Wednesday, October 10, 2012

Ordeal by Meal Blog Assignment (due 10/16)

Foodways define us-- nations, regions, families have their own preferred foods and social rituals that go with them.  In the Odyssey, much of what Odysseus learns about the minds of men comes from his encounters with strangers over food.  Telemachus reveals  his maturity when he is embarrassed by the suitors' poor treatment of his guest, and when he is able to 'eat with the grown-ups', i.e., negotiate his way through adult conversation at the dining table. In some cultures, it is considered deeply insulting for a guest to leave anything on his plate; in others, an empty plate is a signal to the host that the guest is not satisfied.  Dietary rules vary greatly according to nationality, region, and religion.  Your assignment:  describe a food-related incident in your own life in which food plays a meaningful role and  has led you to some insight into another culture or person, or in which you feel others have judged you over food.  Is there a Thanksgiving dish in your family that no one likes, but which has to be made every year?  Have you embarrassed yourself in a foreign country by your reaction to foreign food?  Or proven your savoir faire by taking strange foods in stride? 

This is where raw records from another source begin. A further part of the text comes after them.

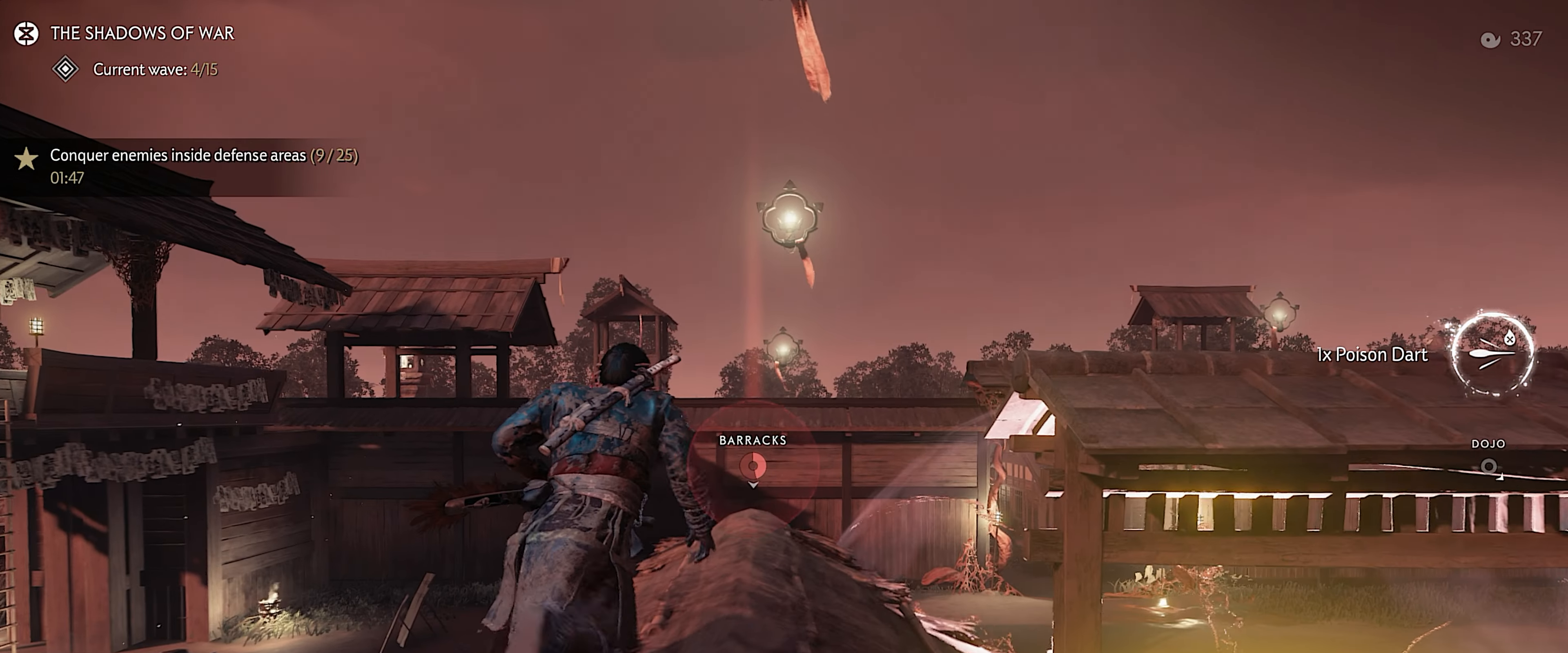
{"buttons": [], "left_stick": "up", "right_stick": "center", "events": [[150, "CROSS", "down"], [233, "CROSS", "up"]]}
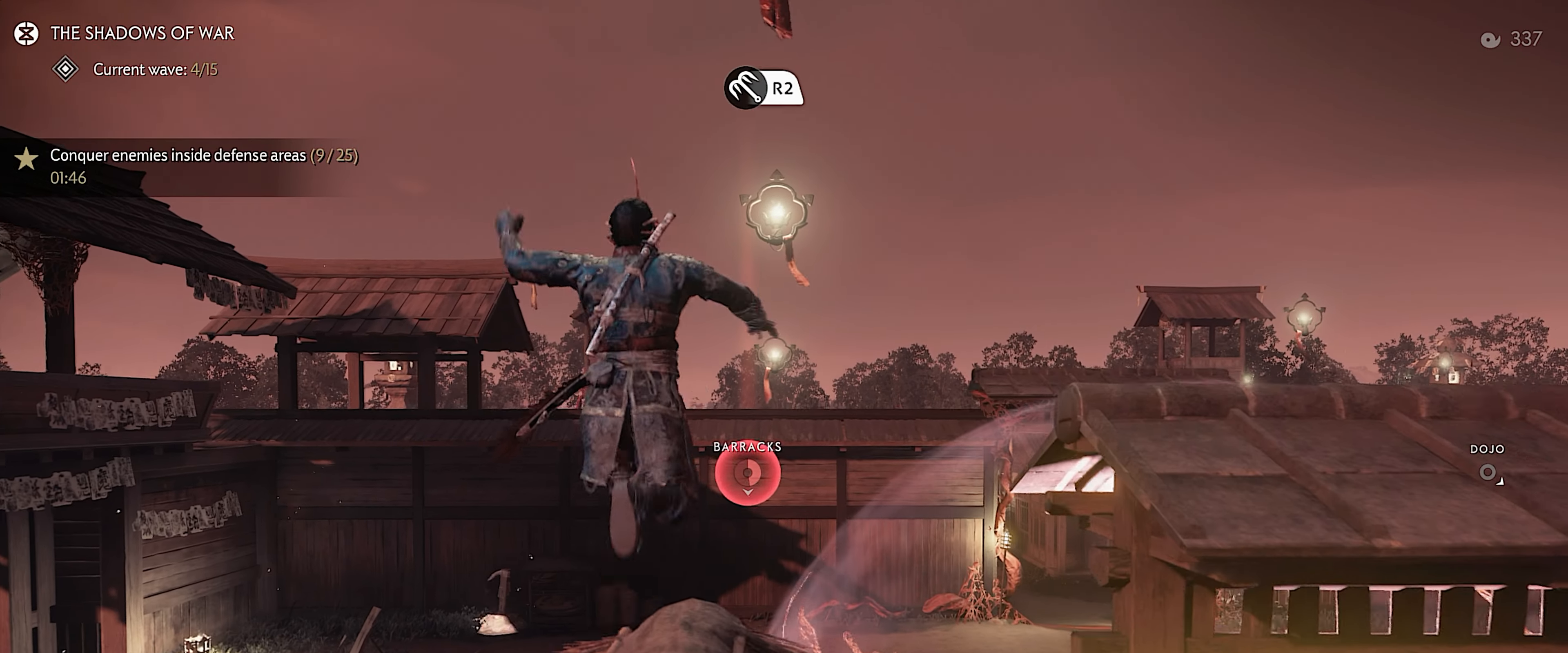
{"buttons": ["CROSS"], "left_stick": "up", "right_stick": "center", "events": [[167, "R2", "down"], [283, "R2", "up"], [467, "CROSS", "down"]]}
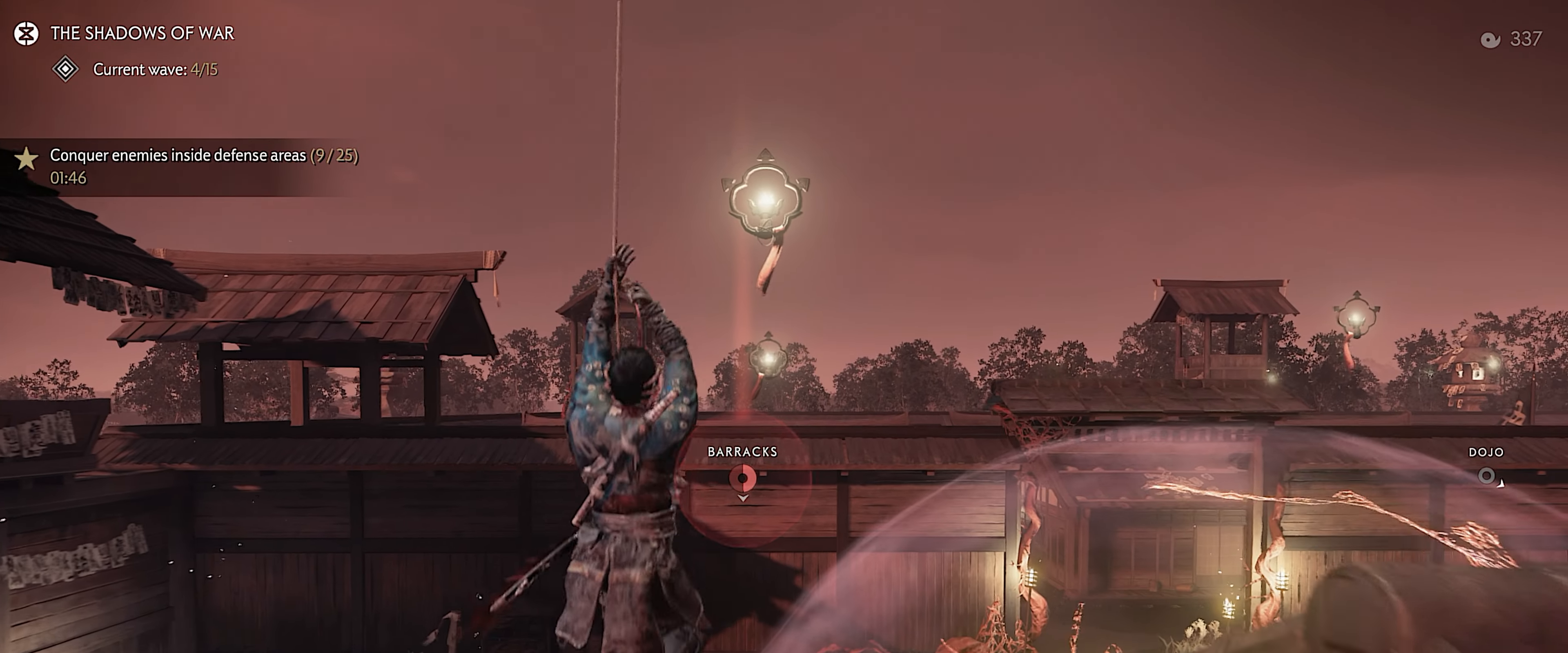
{"buttons": ["CROSS"], "left_stick": "up", "right_stick": "center", "events": [[17, "CROSS", "up"], [83, "CROSS", "down"], [133, "CROSS", "up"], [200, "CROSS", "down"], [267, "CROSS", "up"], [350, "CROSS", "down"], [383, "CROSS", "up"], [450, "CROSS", "down"]]}
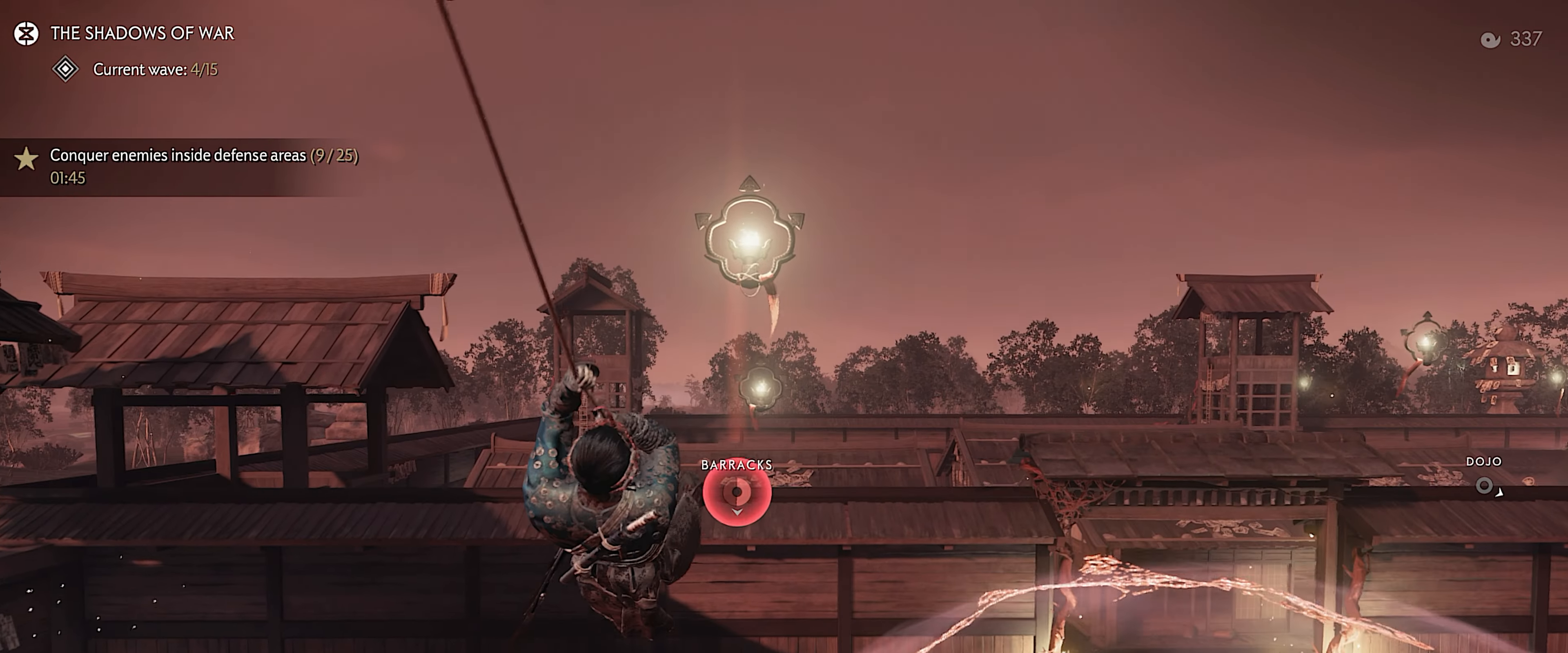
{"buttons": [], "left_stick": "up", "right_stick": "center", "events": [[17, "CROSS", "up"]]}
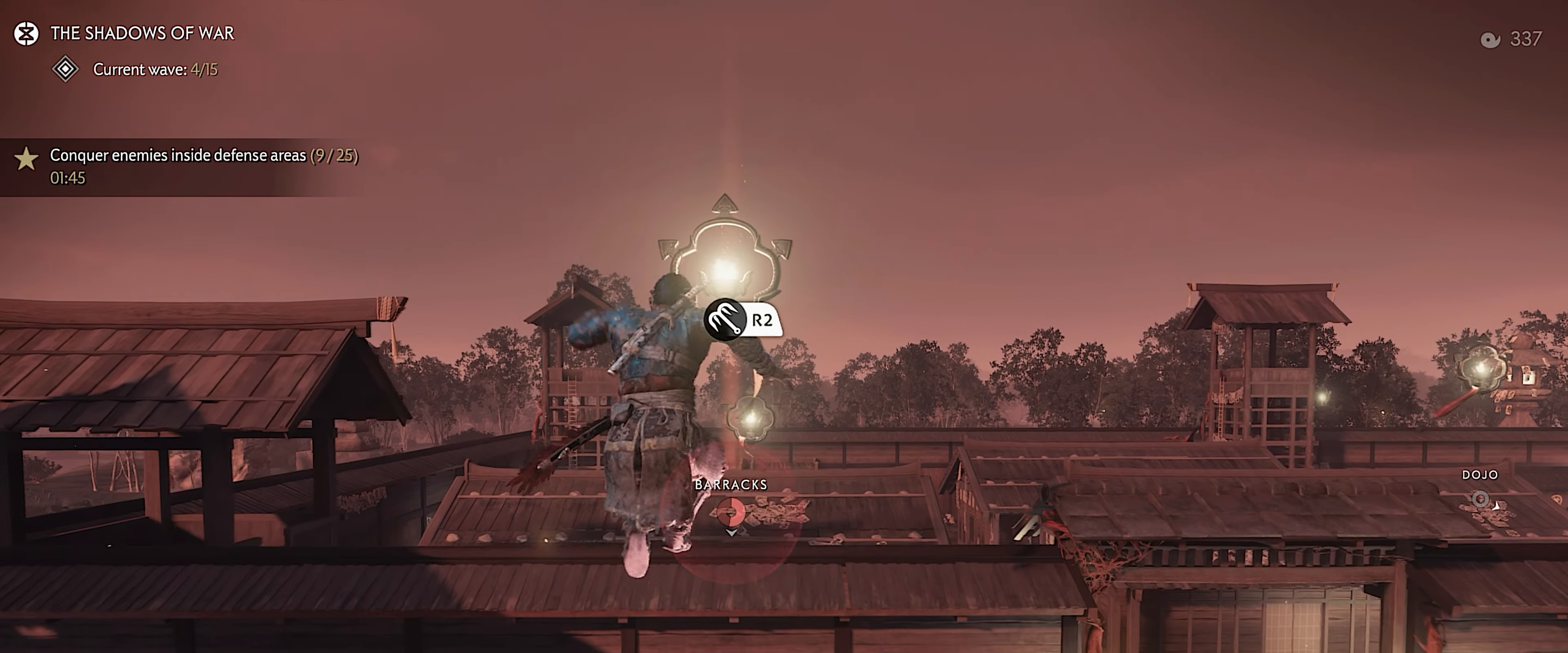
{"buttons": [], "left_stick": "up", "right_stick": "center", "events": [[150, "R2", "down"], [267, "R2", "up"], [283, "right_stick", "down"], [433, "right_stick", "center"]]}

My brother now, exercising his diplomatic skills over food.
My brother showed signs of his future diplomatic skills early on in an ordeal by meal.  When he was an exchange student at the University of Bologna, he made friends with a student from Sicily, who invited him to come home with him for Easter.  There was an enormous Italian family gathered for an enormous Sicilian feast whose centerpiece was a lamb slaughtered for the occasion.  When the meat course came in, my brother was ceremoniously presented with the greatest delicacy, as was appropriate for a family showing its respect for its foreign guest.  To my brother's dismay, the greatest delicacy turned out to be the lamb's eyeballs, which were set in front of him with a flourish.  The whole family watched in silence to see if he would respond properly.  The pressure was intense.  He knew he would not be able to eat the eyeballs, and that his hosts would be deeply insulted if he did not.  He came up with the perfect solution-- he thanked them for the honor but said that the best of the feast should go to the person most deserving of respect (or as close as he could come to saying that in Italian) and with equal ceremony, he presented the dish to the oldest man in the room.